Has this Social Housing merger delivered a pioneering pension solution?

14 Oct 2010 Voices

David Davison analyses a recent merger between two social housing providers.

David Davison analyses a recent merger between two social housing providers.  

It was really interesting to read that two Housing Associations, Chester & District Housing Association and Cosmopolitan Housing Association are consulting tenants over a possible merger.

If successful the merged organisation will have assets in the region of £875m and 12,500 properties across Cheshire, Merseyside and Lancashire.

With more than 1,200 registered social landlords in England bracing themselves for cuts to government grants and rent levels consolidation seems an inevitable result.

The National Housing Federation, which represents registered social landlords, expects grant cuts of up to 30 per cent after the comprehensive spending review with other income being squeezed as benefits, which most tenants rely on to pay the rent, are cut.

Derek Long, head of the north of England for the Federation, said there were likely to be more mergers. “Housing associations are facing a perfect storm. Government cuts in benefits will mean less cash for associations at just the moment when they will be pressed both to build more affordable homes and fill in the gaps left by the ‘Big Society’. When councils and the state retreat, associations will be left holding the baby.”

Alongside this needs to be placed research from CapacityBuilders which highlighted that only 5 per cent of mergers have been successful in the last 2 years with 18 per cent abandoned before completion and about three-quarters, therefore, in a state of limbo.

A major issue cited in the breakdown of merger negotiations is the presence of a final salary pension scheme and I have commented on some of the issues previously. 

Interestingly, such issues are likely to exist in the Chester & District/Cosmopolitan case as I understand that one association participates in the Local Government Pension Scheme (“LGPS”) while the other also provides final salary pension benefits via either this route or an alternative defined benefit arrangement.

Should both schemes participate in LGPS then the pension issues may be easier to resolve as benefits and contributions are likely to be more consistent and the process to merge benefits a much more well trodden path. However should the schemes be different then the pension merger required is likely to be much more complex as there would undoubtedly be fundamental differences in benefits and costs, and evaluating these differences and the associated costs more difficult.
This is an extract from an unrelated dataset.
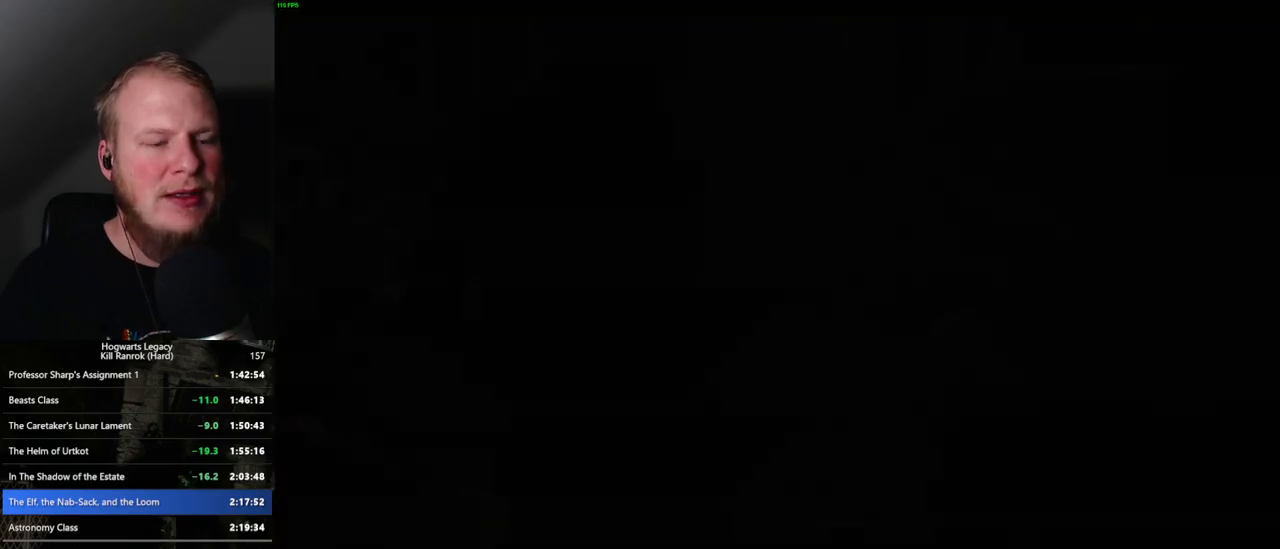
{"keys": ["q", "space"], "mouse": [], "events": [[133, "w", "up"], [250, "space", "down"], [283, "q", "down"], [333, "q", "up"], [350, "space", "up"], [450, "q", "down"], [450, "space", "down"]]}
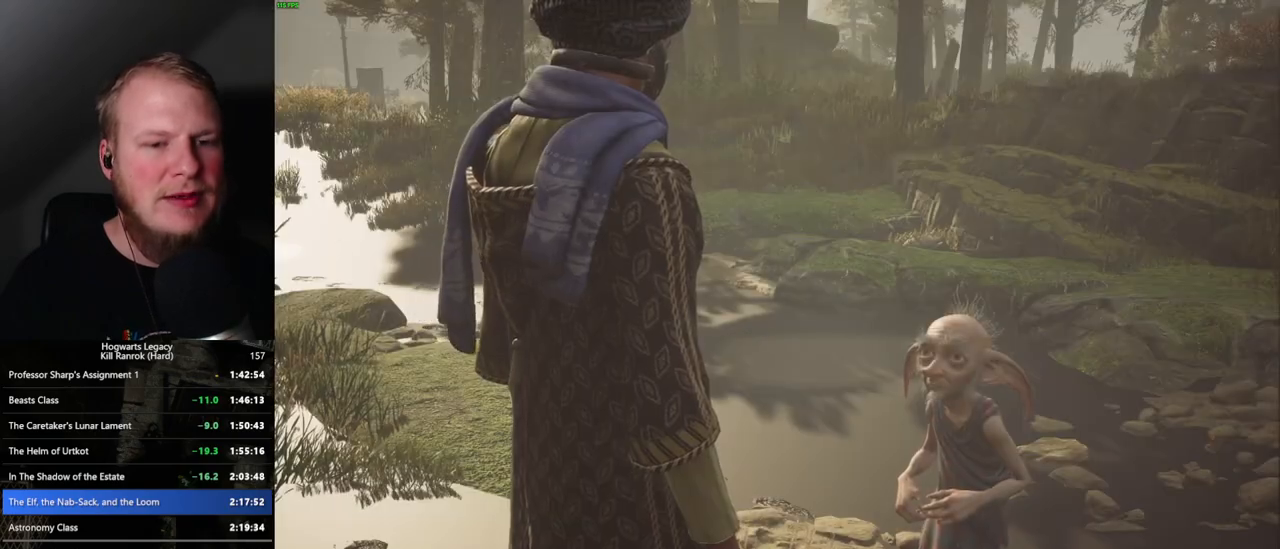
{"keys": ["q"], "mouse": []}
Critically there would be a need to make sure that the cessation debt in either or both schemes was avoided as this could be a very significant sum and frequently many times the level of any advantage to be gained from the merger.  

If successful this, and the merger expected to complete in March 2011 between Vicinity and Contour, also in the North-West, could be a pioneer solution for the sector especially if as part of the process the pension issues have been effectively resolved.